Chapter 2 Minerals
The topics covered in this chapter can be summarized as follows.
|2.1 Electrons, Protons, Neutrons, and Atoms||An atom is made up of protons and neutrons in the nucleus and electrons arranged in energy shells around the nucleus. The first shell holds two electrons, and outer shells hold more, but atoms strive to have eight electrons in their outermost shell (or two for H and He). They either gain or lose electrons (or share) to achieve this, and in so doing become either cations (if they lose electrons) or anions (if they gain them).|
|2.2 Bonding and Lattices||The main types of bonding in minerals are ionic bonding (electrons transferred) and covalent bonding (electrons shared). Some minerals have metallic bonding or other forms of weak bonding. Minerals form in specific three-dimensional lattices, and the nature of the lattices and the type of bonding within them have important implications for mineral properties.|
|2.3 Mineral Groups||Minerals are grouped according to the anion part of their formula, with some common types being oxides, sulphides, sulphates, halides, carbonates, phosphates, silicates, and native minerals.|
|2.4 Silicate Minerals||Silicate minerals are, by far, the most important minerals in Earth’s crust. They all include silica tetrahedra (four oxygens surrounding a single silicon atom) arranged in different structures (chains, sheets, etc.). Some silicate minerals include iron or magnesium and are called ferromagnesian silicates.|
|2.5 Formation of Minerals||Most minerals in the crust form from the cooling and crystallization of magma. Some form from hot water solutions, during metamorphism or weathering, or through organic processes.|
|2.6 Mineral Properties||Some of the important properties for mineral identification include hardness, cleavage/fracture, density, lustre, colour, and streak colour. It’s critical to be able to recognize these properties in order to be able to identify minerals.|
Questions for Review
Answers to Review Questions can be found in Appendix 2.
- What is the electrical charge on a proton? A neutron? An electron? What are their relative masses?
- Explain how the need for an atom’s outer shell to be filled with electrons contributes to bonding.
- Why are helium and neon non-reactive?
- What is the difference in the role of electrons in an ionic bond compared to a covalent bond?
- What is the electrical charge on an anion? A cation?
- What chemical feature is used in the classification of minerals into groups?
- Name the mineral group for the following minerals:
- What is the net charge on an unbonded silica tetrahedron?

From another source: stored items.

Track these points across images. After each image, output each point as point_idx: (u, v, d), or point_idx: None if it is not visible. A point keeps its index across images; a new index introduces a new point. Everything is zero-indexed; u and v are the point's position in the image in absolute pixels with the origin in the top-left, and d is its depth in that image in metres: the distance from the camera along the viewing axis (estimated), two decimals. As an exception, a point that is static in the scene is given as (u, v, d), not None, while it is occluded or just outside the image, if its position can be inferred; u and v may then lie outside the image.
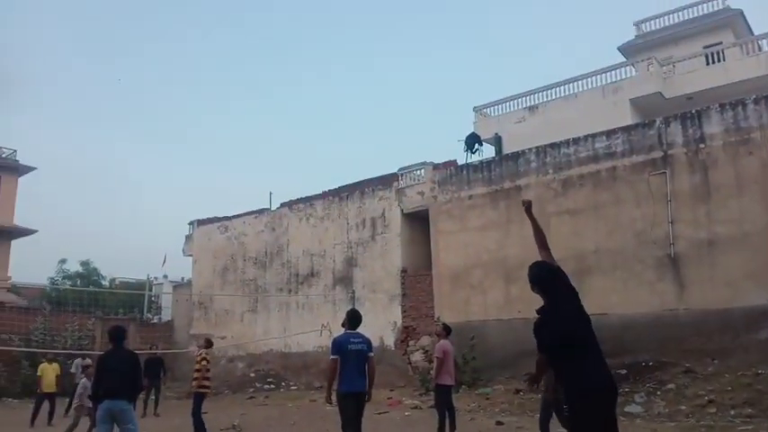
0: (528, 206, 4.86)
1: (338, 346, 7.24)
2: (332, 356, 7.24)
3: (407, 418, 13.49)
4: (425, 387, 16.13)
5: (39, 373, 15.01)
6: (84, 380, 11.68)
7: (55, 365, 15.30)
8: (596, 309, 14.87)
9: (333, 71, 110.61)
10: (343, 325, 7.55)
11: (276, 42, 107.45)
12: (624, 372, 13.52)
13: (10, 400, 20.70)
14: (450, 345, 11.13)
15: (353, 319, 7.59)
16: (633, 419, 11.25)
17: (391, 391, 17.18)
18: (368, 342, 7.45)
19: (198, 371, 10.98)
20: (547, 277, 4.36)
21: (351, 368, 7.12)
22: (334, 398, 7.23)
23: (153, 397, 15.78)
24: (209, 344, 11.84)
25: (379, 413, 14.44)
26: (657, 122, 15.65)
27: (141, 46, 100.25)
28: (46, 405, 14.63)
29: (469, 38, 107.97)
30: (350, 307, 18.86)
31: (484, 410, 13.65)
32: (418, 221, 19.94)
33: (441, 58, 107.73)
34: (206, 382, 11.01)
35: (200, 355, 11.27)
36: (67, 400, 15.19)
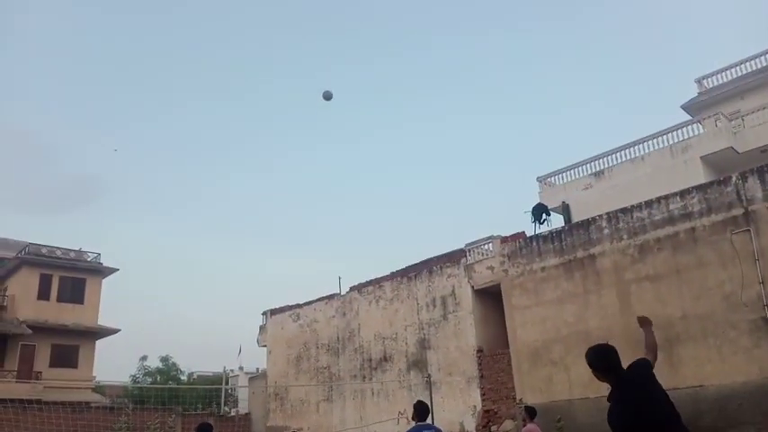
0: (645, 322, 4.42)
1: None
2: None
3: None
4: (513, 475, 15.21)
5: None
6: None
7: None
8: (691, 381, 13.96)
9: (390, 150, 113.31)
10: (412, 418, 7.44)
11: (339, 128, 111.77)
12: (732, 450, 12.36)
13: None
14: (538, 428, 10.55)
15: (422, 410, 7.55)
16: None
17: (476, 480, 16.29)
18: None
19: None
20: (603, 358, 3.96)
21: None
22: None
23: None
24: None
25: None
26: (734, 178, 14.98)
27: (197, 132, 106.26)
28: None
29: (524, 107, 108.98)
30: (426, 392, 18.37)
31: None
32: (490, 297, 19.46)
33: (496, 132, 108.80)
34: None
35: None
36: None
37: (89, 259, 33.27)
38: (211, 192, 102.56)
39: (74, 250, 33.29)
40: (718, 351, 13.97)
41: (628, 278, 15.86)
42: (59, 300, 31.17)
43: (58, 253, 32.40)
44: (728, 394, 13.41)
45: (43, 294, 30.81)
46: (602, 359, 3.94)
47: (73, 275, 31.82)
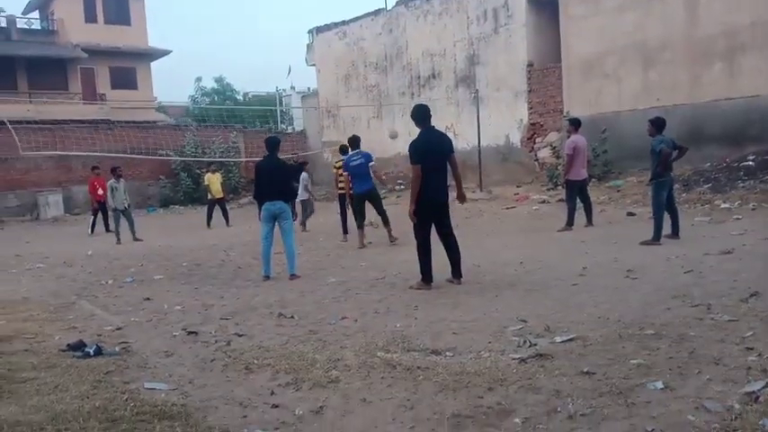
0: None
1: None
2: None
3: (535, 213, 13.75)
4: (553, 182, 16.12)
5: (206, 182, 16.78)
6: None
7: (218, 175, 17.05)
8: (747, 90, 13.64)
9: None
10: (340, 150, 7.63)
11: None
12: (775, 158, 12.59)
13: (176, 207, 23.56)
14: (582, 138, 10.85)
15: (353, 142, 9.88)
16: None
17: (518, 187, 17.39)
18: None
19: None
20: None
21: None
22: None
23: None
24: (342, 150, 12.61)
25: (507, 208, 14.84)
26: None
27: None
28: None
29: None
30: (473, 108, 18.62)
31: (615, 202, 13.54)
32: (546, 8, 18.37)
33: None
34: (341, 184, 12.10)
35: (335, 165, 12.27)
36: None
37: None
38: None
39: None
40: (782, 60, 13.31)
41: (699, -19, 14.54)
42: (107, 22, 31.21)
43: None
44: (785, 104, 13.16)
45: (90, 17, 30.80)
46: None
47: (116, -5, 31.38)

- What allows magnesium to substitute freely for iron in olivine?
- How are the silica tetrahedra structured differently in pyroxene and amphibole?
- Why is biotite called a ferromagnesian mineral, while muscovite is not?
- What are the names and compositions of the two end-members of the plagioclase series?
- Why does quartz have no additional cations (other than Si+4)?
- Why is colour not necessarily a useful guide to mineral identification?
- You have an unknown mineral that can scratch glass but cannot scratch a porcelain streak plate. What is its approximate hardness?